Para finalizar, os testes do Geekbench confirmaram as expectativas, a nova geração de MacBooks Pro é uma senhora máquina:

Geekbench no MacBook Pro Retina

A pontuação de 12.985 pode ser entendida em contexto nesta página de resultados.

Recursos

Entre muitas as novidades no MBP, ressaltamos algumas que mostraram um desempenho ainda maior do que em outros Macs com as mesmas novidades:

  • Espelhamento: neste caso, o MBP suporta até quatro monitores simultaneamente, sendo dois via Thunderbolt, um via AirPlay e outro via HDMI — sem nenhum delay ou baixa performance.
  • Ditado: pondo o MBP lado a lado com um iPhone 4S, o reconhecimento e a velocidade no computador são superiores, enquanto ao lado de um iPhone 5 a velocidade se torna maior no smartphone. Quanto o reconhecimento de cada palavra, eles são idênticos. Os MBPs antigos apresentaram o mesmo resultado do iPhone 4S.
  • Troca automática entre placas gráficas: assim como o Turbo Boost, é possível ativar a função em que a placa gráfica mais parruda (NVIDIA) só seja ativada quando o computador entrar em uma atividade de alto desempenho, recurso esse planejado para aumentar o ciclo de carga da bateria.

Bateria

Mesmo com o aumento significativo de performance e a redução drástica de dimensões, a autonomia da bateria permanece a mesma prometida: 7 horas de duração. Realizamos alguns testes para confirmar — ou não — a promessa da Maçã.

  • Carregamento completo com a máquina desligada: 1 hora e 28 minutos, carregado sem extensor.
  • Carregamento completo com a máquina em uso: 2 horas e 16 minutos, carregado sem extensor.

Em um teste com as duas GPUs ativadas, brilho de tela e retroiluminação no máximo, e o recurso “Buscar meu Mac” ativado, chegamos a 3 horas e 36 minutos de uso. Já ativando a troca automática de GPU e colocando tanto o brilho quanto a retroiluminação em um nível médio, atingimos 7 horas e 29 minutos de uso.

Sendo assim, sob baixa ou média performance, o novo MBP supera o prometido e alcança uma autonomia maior do que 7 horas de bateria.

Reparos e upgrade

Para os que amam fazer tours pelas máquinas, trocando algum elemento por outro ou fazendo upgrade no hardware, o novo MBP é uma péssima escolha, já que não é possível fazer nada disso, a não ser no ato da encomenda.
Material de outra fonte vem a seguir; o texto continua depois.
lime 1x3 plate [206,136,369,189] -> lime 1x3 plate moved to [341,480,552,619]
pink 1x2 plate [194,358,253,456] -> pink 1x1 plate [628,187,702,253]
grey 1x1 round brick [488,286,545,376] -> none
Eu sou contra esses tipos de passeios por dentro dos computadores, ainda mais considerando que a configuração inicial atende perfeitamente às minhas necessidades.

O único problema seriam, nesse caso, os possíveis reparos: enquanto dentro da garantia, excelente, qualquer defeito eles têm que trocar a máquina toda; mas caso ela já tenha expirado, um simples problema pode acarretar na perda do notebook ou em custos elevadíssimos.

Considerações finais

O novo MacBook Pro possui uma performance impressionante para atividades do dia-a-dia e profissionais; é a melhor escolha, de longe, para quem visa desempenho e portabilidade.

MacBook Pro com tela Retina - por Thiago Drummond


✔ PRÓS

  • Leve e fino.
  • Alta performance.
  • Tela Retina.
✘ CONTRAS

  • Baixa possibilidade de reparo.
  • Poucas portas USB.
  • Altos custos.

O computador deixou de ser um artigo de luxo e estética, uniu o melhor do MacBook Air e o melhor do Pro, nascendo o “MacBook Retina” [hehe]. Aos que já tiveram a oportunidade de testá-lo, não deixem de compartilhar suas opiniões e avaliações no espaço de comentários abaixo! 😉

No Brasil, a linha de MacBooks Pro com telas Retina custa a partir de R$7.000.